Reporting in the current issue of the Canadian Journal of Cardiology, the
Montreal researchers say post-traumatic stress disorder following a heart
attack is an underdiagnosed and unrecognized phenomenon that can put people
at risk of another attack.
The researchers found that, one month out, a significant number of
heart-attack victims show symptoms of PTSD, such as frequent nightmares or
flashbacks, or a constant reliving of the fear, helplessness or horror felt
when they were having the heart attack and thought they were dying.

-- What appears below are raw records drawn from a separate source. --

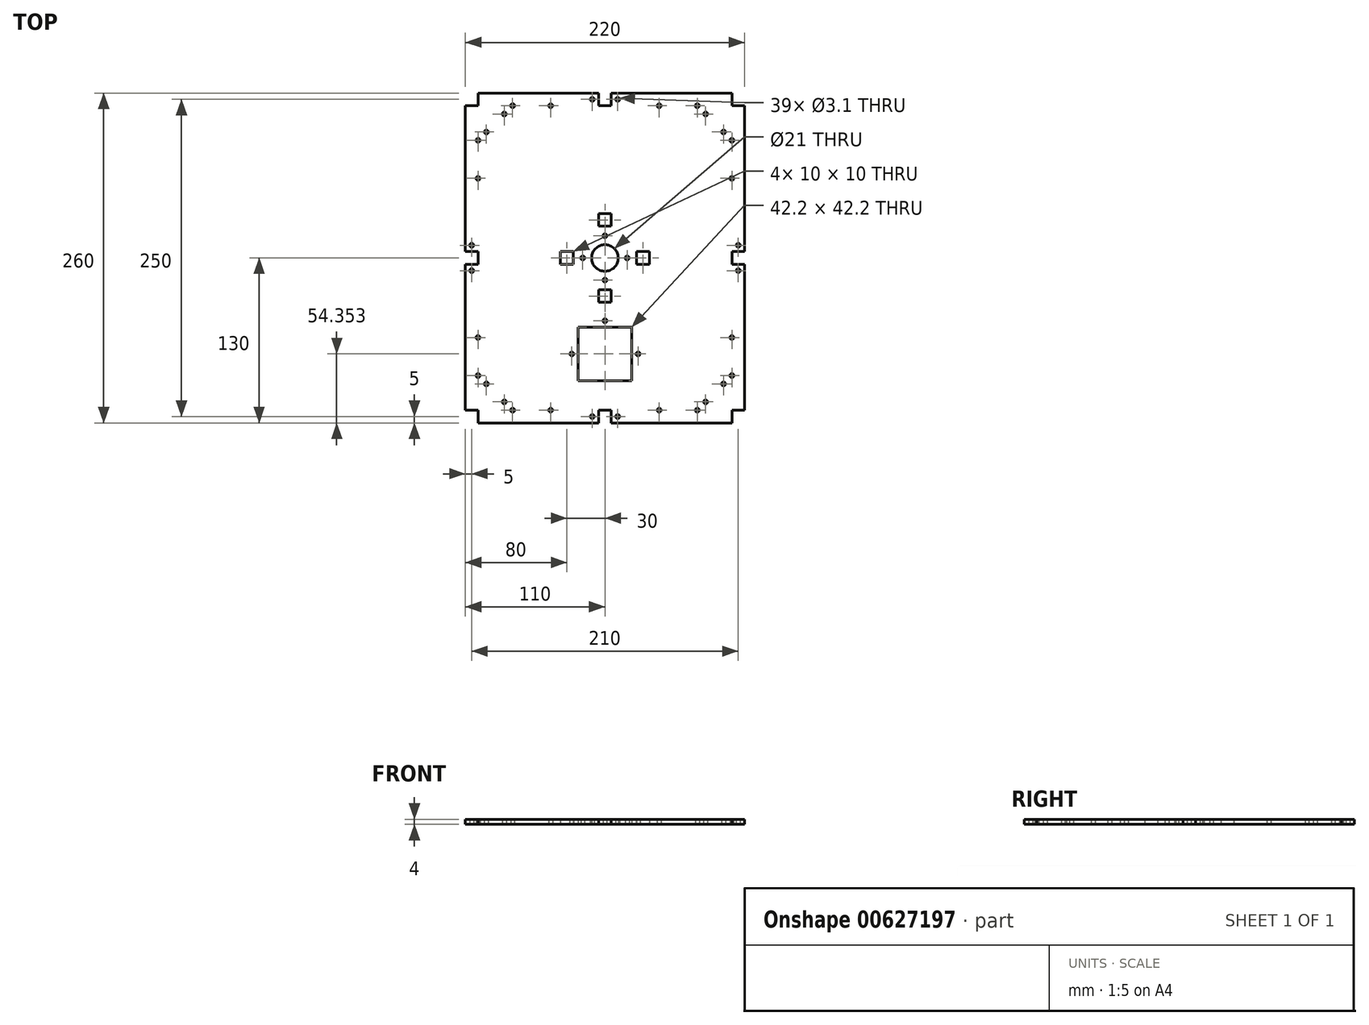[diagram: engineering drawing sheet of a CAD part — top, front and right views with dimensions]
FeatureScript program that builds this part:
annotation { "Feature Type Name" : "Feature", "Feature Type Description" : "" }
export const myFeature = defineFeature(function(context is Context, id is Id, definition is map)
    precondition{}
    {
        {
            var Q0;
            Q0=qCreatedBy(makeId("Top.planeOp"),FACE);
            var sketch = newSketch(context, id + "F0", { "sketchPlane" : qUnion([Q0])});
            skLineSegment(sketch, "E0.top", {"start": v(-110, 120) * mm, "end": v(-100, 120) * mm});
            skLineSegment(sketch, "E0.right", {"start": v(-100, 130) * mm, "end": v(-100, 120) * mm});
            skLineSegment(sketch, "E1.top", {"start": v(110, 120) * mm, "end": v(100, 120) * mm});
            skLineSegment(sketch, "E1.right", {"start": v(100, 130) * mm, "end": v(100, 120) * mm});
            skLineSegment(sketch, "E2.top", {"start": v(110, -120) * mm, "end": v(100, -120) * mm});
            skLineSegment(sketch, "E2.right", {"start": v(100, -130) * mm, "end": v(100, -120) * mm});
            skLineSegment(sketch, "E3.top", {"start": v(-110, -120) * mm, "end": v(-100, -120) * mm});
            skLineSegment(sketch, "E3.right", {"start": v(-100, -130) * mm, "end": v(-100, -120) * mm});
            skCircle(sketch, "E4", {"center": v(-100, 92.73) * mm, "radius": 1.55 * mm});
            skCircle(sketch, "E5", {"center": v(-100, 62.73) * mm, "radius": 1.55 * mm});
            skLineSegment(sketch, "E6", {"start": v(-110, 130) * mm, "end": v(-100, 120) * mm, "construction": true});
            skCircle(sketch, "E7.MirrorC", {"center": v(-72.73, 120) * mm, "radius": 1.55 * mm});
            skCircle(sketch, "E8.MirrorC", {"center": v(-42.73, 120) * mm, "radius": 1.55 * mm});
            skLineSegment(sketch, "E9", {"start": v(0, 199.29) * mm, "end": v(0, -220.71) * mm, "construction": true});
            skLineSegment(sketch, "E10", {"start": v(-220.2, 0) * mm, "end": v(179.8, 0) * mm, "construction": true});
            skLineSegment(sketch, "E11", {"start": v(55, 199.29) * mm, "end": v(55, -220.71) * mm, "construction": true});
            skLineSegment(sketch, "E12", {"start": v(-55, 199.29) * mm, "end": v(-55, -220.71) * mm, "construction": true});
            skCircle(sketch, "E13.MirrorC", {"center": v(42.73, 120) * mm, "radius": 1.55 * mm});
            skCircle(sketch, "E14.MirrorC", {"center": v(72.73, 120) * mm, "radius": 1.55 * mm});
            skCircle(sketch, "E15.MirrorC", {"center": v(100, 92.73) * mm, "radius": 1.55 * mm});
            skCircle(sketch, "E16.MirrorC", {"center": v(100, 62.73) * mm, "radius": 1.55 * mm});
            skCircle(sketch, "E17.MirrorC", {"center": v(-100, -62.74) * mm, "radius": 1.55 * mm});
            skCircle(sketch, "E18.MirrorC", {"center": v(-100, -92.74) * mm, "radius": 1.55 * mm});
            skCircle(sketch, "E19.MirrorC", {"center": v(-72.73, -120) * mm, "radius": 1.55 * mm});
            skCircle(sketch, "E20.MirrorC", {"center": v(-42.73, -120) * mm, "radius": 1.55 * mm});
            skCircle(sketch, "E21.MirrorC", {"center": v(42.73, -120) * mm, "radius": 1.55 * mm});
            skCircle(sketch, "E22.MirrorC", {"center": v(72.73, -120) * mm, "radius": 1.55 * mm});
            skCircle(sketch, "E23.MirrorC", {"center": v(100, -92.74) * mm, "radius": 1.55 * mm});
            skCircle(sketch, "E24.MirrorC", {"center": v(100, -62.74) * mm, "radius": 1.55 * mm});
            skLineSegment(sketch, "E25.bottom", {"start": v(-110, 5) * mm, "end": v(-100, 5) * mm});
            skLineSegment(sketch, "E25.top", {"start": v(-110, -5) * mm, "end": v(-100, -5) * mm});
            skLineSegment(sketch, "E25.right", {"start": v(-100, 5) * mm, "end": v(-100, -5) * mm});
            skLineSegment(sketch, "E26.MirrorCS", {"start": v(110, 5) * mm, "end": v(100, 5) * mm});
            skLineSegment(sketch, "E27.MirrorCS", {"start": v(110, -5) * mm, "end": v(100, -5) * mm});
            skLineSegment(sketch, "E28.MirrorCS", {"start": v(100, 5) * mm, "end": v(100, -5) * mm});
            skLineSegment(sketch, "E29.bottom", {"start": v(21.1, -96.75) * mm, "end": v(-21.1, -96.75) * mm});
            skLineSegment(sketch, "E29.top", {"start": v(21.1, -54.55) * mm, "end": v(-21.1, -54.55) * mm});
            skLineSegment(sketch, "E29.left", {"start": v(21.1, -96.75) * mm, "end": v(21.1, -54.55) * mm});
            skLineSegment(sketch, "E29.right", {"start": v(-21.1, -96.75) * mm, "end": v(-21.1, -54.55) * mm});
            skPoint(sketch, "E29.middle", {"position": v(0, -75.65) * mm});
            skCircle(sketch, "E30", {"center": v(26.1, -75.65) * mm, "radius": 1.55 * mm});
            skCircle(sketch, "E31", {"center": v(0, -49.55) * mm, "radius": 1.55 * mm});
            skCircle(sketch, "E32.MirrorC", {"center": v(-26.1, -75.65) * mm, "radius": 1.55 * mm});
            skLineSegment(sketch, "E33.bottom", {"start": v(5, 120) * mm, "end": v(-5, 120) * mm});
            skLineSegment(sketch, "E33.left", {"start": v(5, 120) * mm, "end": v(5, 130) * mm});
            skLineSegment(sketch, "E33.right", {"start": v(-5, 120) * mm, "end": v(-5, 130) * mm});
            skPoint(sketch, "E33.middle", {"position": v(0, 125) * mm});
            skLineSegment(sketch, "E34.MirrorCS", {"start": v(-5, -120) * mm, "end": v(-5, -130) * mm});
            skLineSegment(sketch, "E35.MirrorCS", {"start": v(5, -120) * mm, "end": v(5, -130) * mm});
            skLineSegment(sketch, "E36.MirrorCS", {"start": v(5, -120) * mm, "end": v(-5, -120) * mm});
            skCircle(sketch, "E37", {"center": v(10, 125) * mm, "radius": 1.55 * mm});
            skPoint(sketch, "E37.centerSnap0", {"position": v(5, 125) * mm});
            skPoint(sketch, "E37.perimeterSnap0", {"position": v(5, 125) * mm});
            skCircle(sketch, "E38", {"center": v(105, -10) * mm, "radius": 1.55 * mm});
            skPoint(sketch, "E38.centerSnap0", {"position": v(105, -5) * mm});
            skPoint(sketch, "E38.perimeterSnap0", {"position": v(105, -5) * mm});
            skCircle(sketch, "E39", {"center": v(-10, -125) * mm, "radius": 1.55 * mm});
            skPoint(sketch, "E39.centerSnap0", {"position": v(-5, -125) * mm});
            skCircle(sketch, "E40", {"center": v(-105, 10) * mm, "radius": 1.55 * mm});
            skPoint(sketch, "E40.centerSnap0", {"position": v(-105, 5) * mm});
            skCircle(sketch, "E41", {"center": v(0, 0) * mm, "radius": 10.5 * mm});
            skCircle(sketch, "E42", {"center": v(17.5, 0) * mm, "radius": 1.55 * mm});
            skCircle(sketch, "E43", {"center": v(-17.5, 0) * mm, "radius": 1.55 * mm});
            skCircle(sketch, "E44", {"center": v(0, 17.5) * mm, "radius": 1.55 * mm});
            skCircle(sketch, "E45", {"center": v(0, -17.5) * mm, "radius": 1.55 * mm});
            skLineSegment(sketch, "E46.bottom", {"start": v(5, 25) * mm, "end": v(-5, 25) * mm});
            skLineSegment(sketch, "E46.top", {"start": v(5, 35) * mm, "end": v(-5, 35) * mm});
            skLineSegment(sketch, "E46.left", {"start": v(5, 25) * mm, "end": v(5, 35) * mm});
            skLineSegment(sketch, "E46.right", {"start": v(-5, 25) * mm, "end": v(-5, 35) * mm});
            skPoint(sketch, "E46.middle", {"position": v(0, 30) * mm});
            skLineSegment(sketch, "E47.bottom", {"start": v(35, -5) * mm, "end": v(25, -5) * mm});
            skLineSegment(sketch, "E47.top", {"start": v(35, 5) * mm, "end": v(25, 5) * mm});
            skLineSegment(sketch, "E47.left", {"start": v(35, -5) * mm, "end": v(35, 5) * mm});
            skLineSegment(sketch, "E47.right", {"start": v(25, -5) * mm, "end": v(25, 5) * mm});
            skPoint(sketch, "E47.middle", {"position": v(30, 0) * mm});
            skLineSegment(sketch, "E48.bottom", {"start": v(-35, 5) * mm, "end": v(-25, 5) * mm});
            skLineSegment(sketch, "E48.top", {"start": v(-35, -5) * mm, "end": v(-25, -5) * mm});
            skLineSegment(sketch, "E48.left", {"start": v(-35, 5) * mm, "end": v(-35, -5) * mm});
            skLineSegment(sketch, "E48.right", {"start": v(-25, 5) * mm, "end": v(-25, -5) * mm});
            skPoint(sketch, "E48.middle", {"position": v(-30, 0) * mm});
            skLineSegment(sketch, "E49.bottom", {"start": v(5, -35) * mm, "end": v(-5, -35) * mm});
            skLineSegment(sketch, "E49.top", {"start": v(5, -25) * mm, "end": v(-5, -25) * mm});
            skLineSegment(sketch, "E49.left", {"start": v(5, -35) * mm, "end": v(5, -25) * mm});
            skLineSegment(sketch, "E49.right", {"start": v(-5, -35) * mm, "end": v(-5, -25) * mm});
            skPoint(sketch, "E49.middle", {"position": v(0, -30) * mm});
            skLineSegment(sketch, "E50", {"start": v(-100, 92.73) * mm, "end": v(-72.73, 120) * mm, "construction": true});
            skCircle(sketch, "E51", {"center": v(-93.44, 99.3) * mm, "radius": 1.55 * mm});
            skCircle(sketch, "E52", {"center": v(-79.3, 113.44) * mm, "radius": 1.55 * mm});
            skLineSegment(sketch, "E53.MirrorCS", {"start": v(-100, -92.74) * mm, "end": v(-72.73, -120) * mm, "construction": true});
            skCircle(sketch, "E54.MirrorC", {"center": v(93.44, 99.3) * mm, "radius": 1.55 * mm});
            skLineSegment(sketch, "E55.MirrorCS", {"start": v(100, 92.73) * mm, "end": v(72.73, 120) * mm, "construction": true});
            skCircle(sketch, "E56.MirrorC", {"center": v(79.3, 113.44) * mm, "radius": 1.55 * mm});
            skCircle(sketch, "E57.MirrorC", {"center": v(93.44, -99.3) * mm, "radius": 1.55 * mm});
            skLineSegment(sketch, "E58.MirrorCS", {"start": v(100, -92.74) * mm, "end": v(72.73, -120) * mm, "construction": true});
            skCircle(sketch, "E59.MirrorC", {"center": v(79.3, -113.44) * mm, "radius": 1.55 * mm});
            skCircle(sketch, "E60.MirrorC", {"center": v(-93.44, -99.3) * mm, "radius": 1.55 * mm});
            skCircle(sketch, "E61.MirrorC", {"center": v(-79.3, -113.44) * mm, "radius": 1.55 * mm});
            skCircle(sketch, "E62.MirrorC", {"center": v(105, 10) * mm, "radius": 1.55 * mm});
            skCircle(sketch, "E63.MirrorC", {"center": v(-105, -10) * mm, "radius": 1.55 * mm});
            skCircle(sketch, "E64.MirrorC", {"center": v(10, -125) * mm, "radius": 1.55 * mm});
            skCircle(sketch, "E65.MirrorC", {"center": v(-10, 125) * mm, "radius": 1.55 * mm});
            skLineSegment(sketch, "E66", {"start": v(-100, -130) * mm, "end": v(-5, -130) * mm});
            skLineSegment(sketch, "E67", {"start": v(5, -130) * mm, "end": v(100, -130) * mm});
            skLineSegment(sketch, "E68", {"start": v(-110, -120) * mm, "end": v(-110, -5) * mm});
            skLineSegment(sketch, "E69", {"start": v(-110, 5) * mm, "end": v(-110, 120) * mm});
            skLineSegment(sketch, "E70", {"start": v(-100, 130) * mm, "end": v(-5, 130) * mm});
            skLineSegment(sketch, "E71", {"start": v(100, 130) * mm, "end": v(5, 130) * mm});
            skLineSegment(sketch, "E72", {"start": v(110, 120) * mm, "end": v(110, 5) * mm});
            skLineSegment(sketch, "E73", {"start": v(110, -5) * mm, "end": v(110, -120) * mm});
            skSolve(sketch);
        }
        {
            var Q0;
            {var subQ4=sQuery(id+"F0.wireOp",EDGE,"E0.top");Q0=makeQuery(id+"F0.imprint","IMPRINT",FACE,{"disambiguationData":[TD([[makeQuery(id+"F0.imprint","IMPRINT",EDGE,{"derivedFrom":subQ4}),-1.0]])]});}
            extrude(context, id + "F1", {"entities" : qUnion([Q0]), "depth" : 4 * mm, "offsetDistance" : 25 * mm});
        }
    });
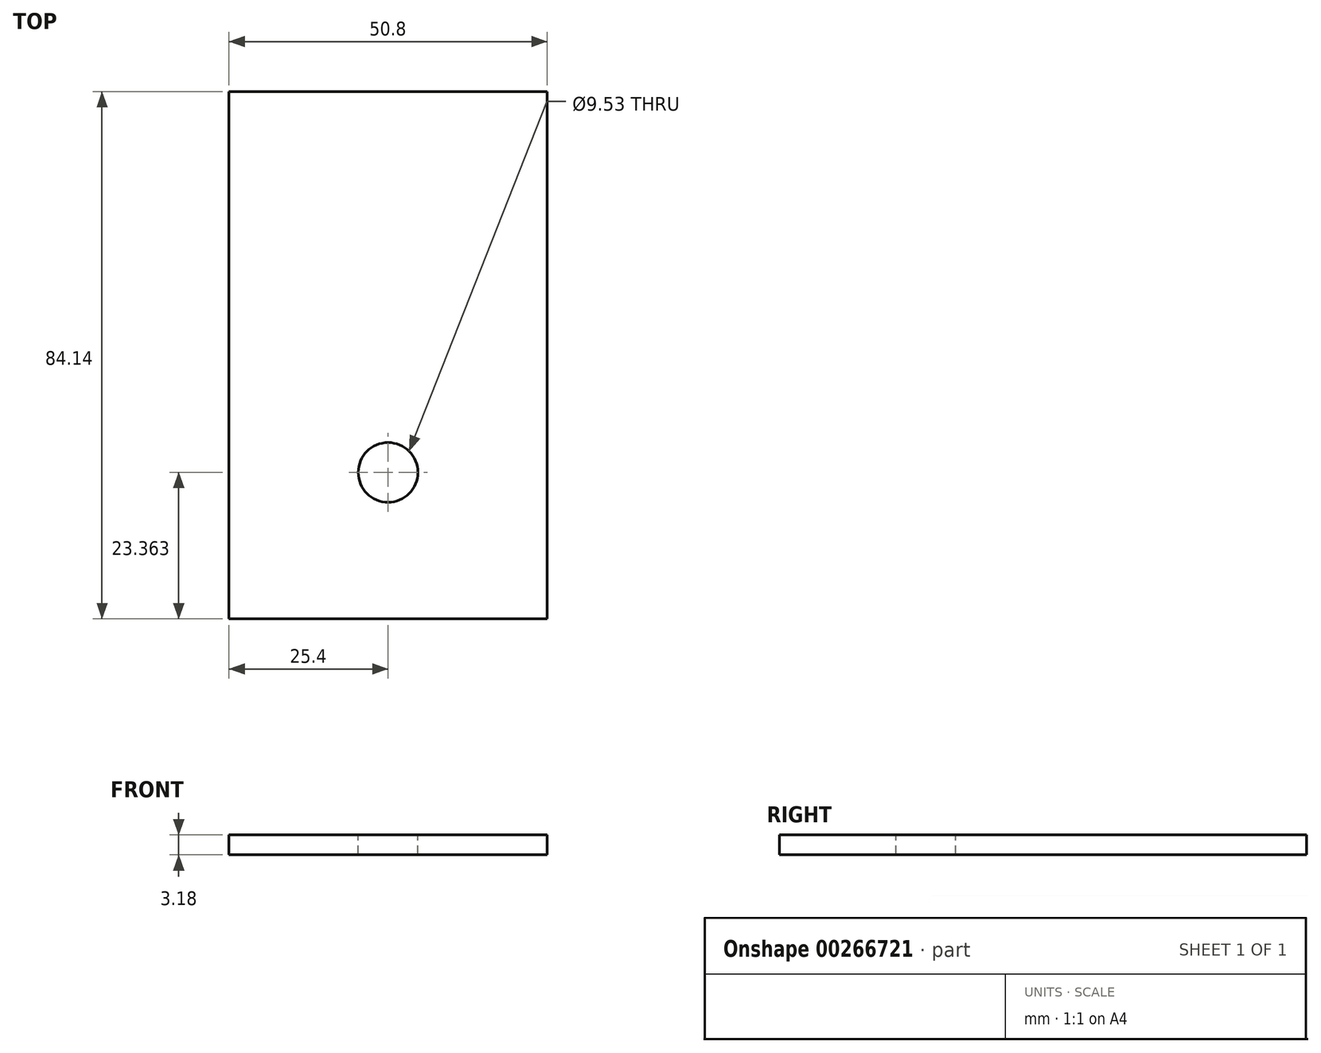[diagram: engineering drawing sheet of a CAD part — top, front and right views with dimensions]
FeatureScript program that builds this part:
annotation { "Feature Type Name" : "Feature", "Feature Type Description" : "" }
export const myFeature = defineFeature(function(context is Context, id is Id, definition is map)
    precondition{}
    {
        {
            var Q0;
            Q0=qCreatedBy(makeId("Top.planeOp"),FACE);
            var sketch = newSketch(context, id + "F0", { "sketchPlane" : qUnion([Q0])});
            skLineSegment(sketch, "E0.bottom", {"start": v(-25.4, 42.07) * mm, "end": v(25.4, 42.07) * mm});
            skLineSegment(sketch, "E0.top", {"start": v(-25.4, -42.07) * mm, "end": v(25.4, -42.07) * mm});
            skLineSegment(sketch, "E0.left", {"start": v(-25.4, 42.07) * mm, "end": v(-25.4, -42.07) * mm});
            skLineSegment(sketch, "E0.right", {"start": v(25.4, 42.07) * mm, "end": v(25.4, -42.07) * mm});
            skPoint(sketch, "E0.middle", {"position": v(0, 0) * mm});
            skSolve(sketch);
        }
        {
            var Q0;
            Q0 = qSketchRegion(id + "F0", true);
            var Q1;
            Q1=makeQuery(id+"F0.imprint","IMPRINT",FACE,{"disambiguationData":[TD([[makeQuery(id+"F0.imprint","IMPRINT",EDGE,{"derivedFrom":sQuery(id+"F0.wireOp",EDGE,"E0.bottom")}),-1.0]])]});
            extrude(context, id + "F1", {"entities" : qUnion([Q0, Q1]), "depth" : 3.17 * mm});
        }
        {
            var Q0;
            Q0=makeQuery(id+"F1.opExtrude","CAP_FACE",FACE,{"disambiguationData":[OSD([sQuery(id+"F0.wireOp",EDGE,"E0.bottom"),sQuery(id+"F0.wireOp",EDGE,"E0.top"),sQuery(id+"F0.wireOp",EDGE,"E0.left"),sQuery(id+"F0.wireOp",EDGE,"E0.right")])],"isStart":false});
            var sketch = newSketch(context, id + "F2", { "sketchPlane" : qUnion([Q0])});
            skPoint(sketch, "E1", {"position": v(0, -18.7) * mm});
            skSolve(sketch);
        }
        {
            var Q0;
            Q0=sQuery(id+"F2.wireOp",VERTEX,"E1");
            var Q1;
            Q1=makeQuery(id+"F1.opExtrude","SWEPT_BODY",BODY,{"disambiguationData":[OSD([sQuery(id+"F0.wireOp",EDGE,"E0.bottom"),sQuery(id+"F0.wireOp",EDGE,"E0.top"),sQuery(id+"F0.wireOp",EDGE,"E0.left"),sQuery(id+"F0.wireOp",EDGE,"E0.right")])]});
            hole(context, id + "F3", {"style" : HoleStyle.SIMPLE, "endStyle" : HoleEndStyle.THROUGH, "holeDiameter" : 9.52 * mm, "tappedDepth" : 12.7 * mm, "tapClearance" : 3, "locations" : qUnion([Q0]), "scope" : qUnion([Q1])});
        }
    });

"It's as if you are in a bank and there's a holdup - you have all those
flashbacks that come back into your mind," said Gilles Dupuis, a professor
of psychology at the Université du Québec in Montreal and a researcher at
the Montreal Heart Institute.
"They can have trouble sleeping, they can become depressed (or anxious)," he
said, adding some study patients had to be interviewed by phone because they
were so afraid of returning to the hospital and reliving the memory of the
heart attack.
The psychological fallout can have a profound impact on a patient's
recovery, said Peter Liu, a professor of medicine of the University of
Toronto and Toronto General Hospital.
Depression alone increases the risk of dying after a heart attack by 20 to
25 per cent, he said.
"For some of these patients, a heart attack is, indeed, a near-death
experience," Liu said.
The stress response can cause not just psychological trauma, but also actual
physiological changes - such as increased heart rate and blood pressure -
that further harm an already injured heart.
"That's the last thing you want after a heart attack," said Liu, a
scientific director at the Canadian Institutes for Health Research, which
helped fund the study along with the Montreal Heart Institute. "You want the
heart to take a rest in order to heal properly."
For the study, 477 patients hospitalized with a heart attack or myocardial
infarction were recruited in three Montreal hospitals between June 2002 and
April 2005. Patients were met at the hospital at least two days after the
heart attack for a first interview, and a second interview took place one
month post heart attack.
Structured interviews and questionnaires were used to see how many fit
criteria for post-traumatic stress disorder according to the Diagnostic and
Statistical Manual of Mental Disorders, psychiatry's official "bible" of
mental illness.
In all, four per cent of the patients had post-traumatic stress disorder,
and another 12 per cent met the criteria for a diagnosis of partial PTSD.
Liu said, if anything, the numbers are "probably very conservative" because
the researchers were so careful in defining the condition.
"But it will certainly come as a surprise for many people that this is
actually present at all in people after a heart attack - and with a pretty
high frequency, too," Liu said.
Risk factors identified in the study included feeling their life was
threatened during the heart attack, feeling depressed several days
afterwards and a history of seeing a psychiatrist or psychologist.
Women also seemed to be a higher risk for post-traumatic stress disorder
following a heart attack than men, but that could simply be because women
are more likely than men to report symptoms, Dupuis said.